To the Editor:

It is with decidedly mixed feelings that I encountered your website. I am the author of Neuropsychotherapy and Community Integration: Brain Illness, Emotions, and Behavior (1999), which is linked on your website. I coined the term “neuropsychotherapy” to describe my work, but then discovered that it was already in use. The first use I have encountered was by Ellis in 1989 (not counting a very different use in 1900). From that time until 2004 when Grawe (German edition) gave it the new and different definition that you are using, it has been a term in the field of clinical neuropsychology and brain injury rehabilitation and it has referred to psychotherapy and related techniques for people with brain disabilities. More specifically, here is my definition: “Neuropsychotherapy is the use of neuropsychological knowledge in the psychotherapy or counseling and related interventions for people with brain disabilities and those close to them. It is specialized in content, technique, and social context to address the emotional and behavioral issues of brain disabilities.”
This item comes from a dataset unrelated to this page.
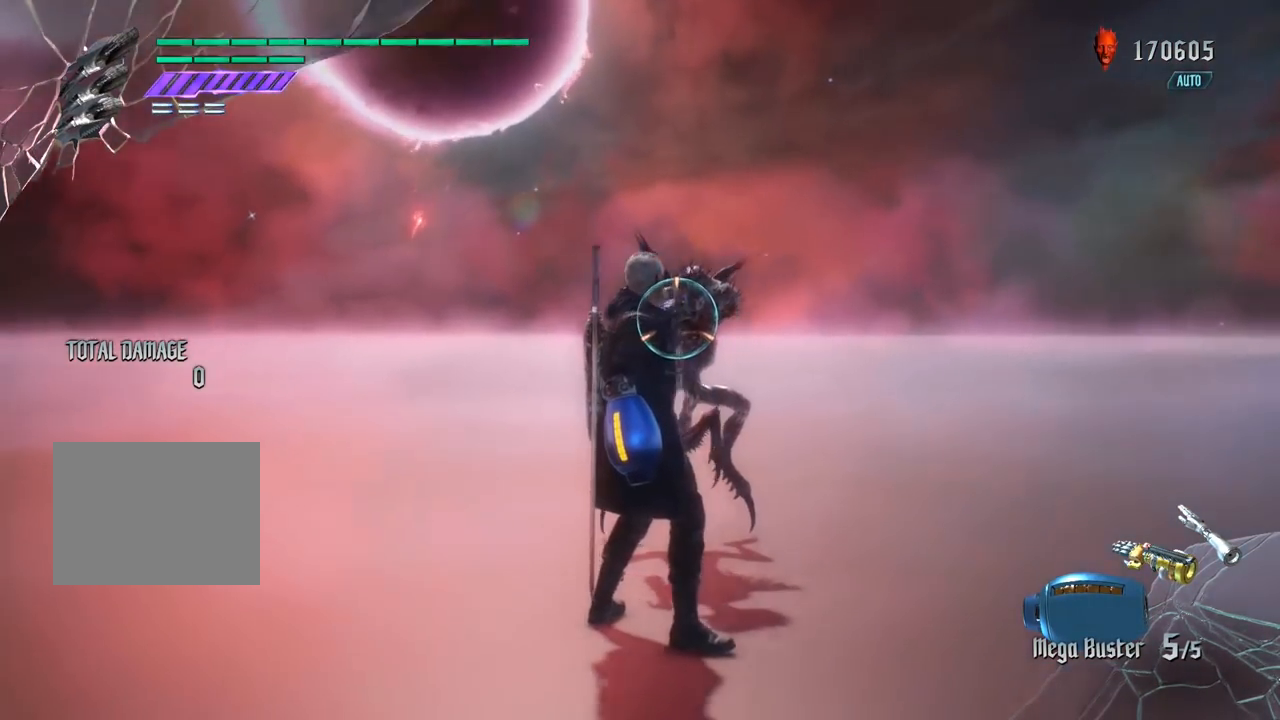
{"buttons": ["R1"], "left_stick": "center", "right_stick": "center", "events": [[150, "right_stick", "center"]]}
When Grawe’s book came out in English (2007) I welcomed its content, in spite of the confusion. He did not cite the other definition of neuropsychotherapy, nor did he seem aware of the distinctive contributions that my and Ellis’ sense of neuropsychotherapy can contribute to yours. I do think that there is room for creative interaction and mutual benefit between those practicing our original sense of neuropsychotherapy and those practicing your (Grawe’s) revised sense of neuropsychotherapy. But it is more than a little disturbing to me to have my term stolen away and given a new meaning with no acknowledgement of the history of the term. It also leads me to question the depth of the foundation of your movement if it has been apparently totally unaware of our work and has not even stopped to contemplate that such a field exists and is quite pertinent to your endeavors.
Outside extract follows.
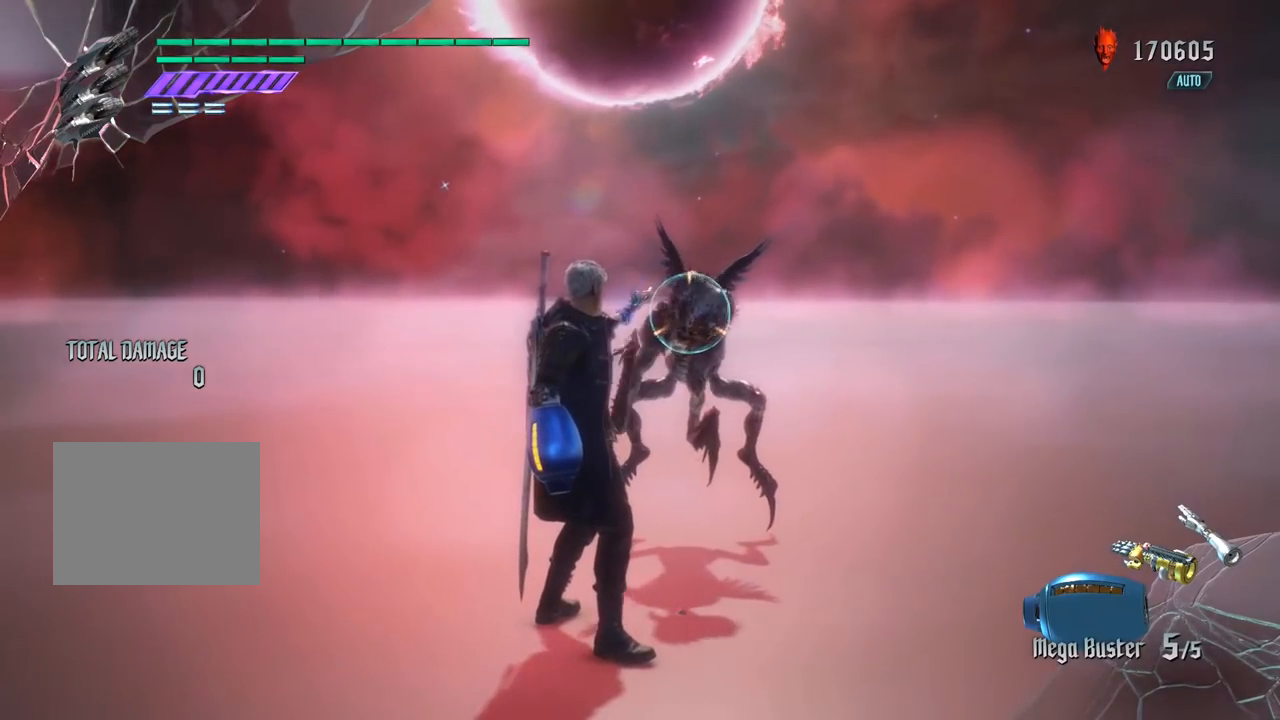
{"buttons": ["R1"], "left_stick": "center", "right_stick": "center", "events": [[250, "Y", "down"], [350, "Y", "up"], [417, "Y", "down"], [483, "Y", "up"]]}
But my concern is not just one of confusion of terms or academic priority. It is one of ethical and competent clinical service. I am concerned that people with brain injuries, strokes, dementia, anoxia, brain tumors, encephalitis, toxicities, etc. might seek services from those who advertise themselves as neuropsychotherapists in the Grawe sense and get therapy from a practitioner with little knowledge of brain injuries, the effects, their appropriate treatment, rehabilitation and community resources, etc. and thus deprive them of appropriate treatment or even do harm. I perceive less danger in the other direction because most neuropsychologists are specialists who either will not take on clients with intact brains or do so with appropriate psychotherapy training.

Ellis, D.W. (1989) Neuropsychotherapy. In Neuropsychological Treatment After Brain Injury (eds. DW Ellis & A-L Christensen) Kluwer: Boston. Pp. 241-269.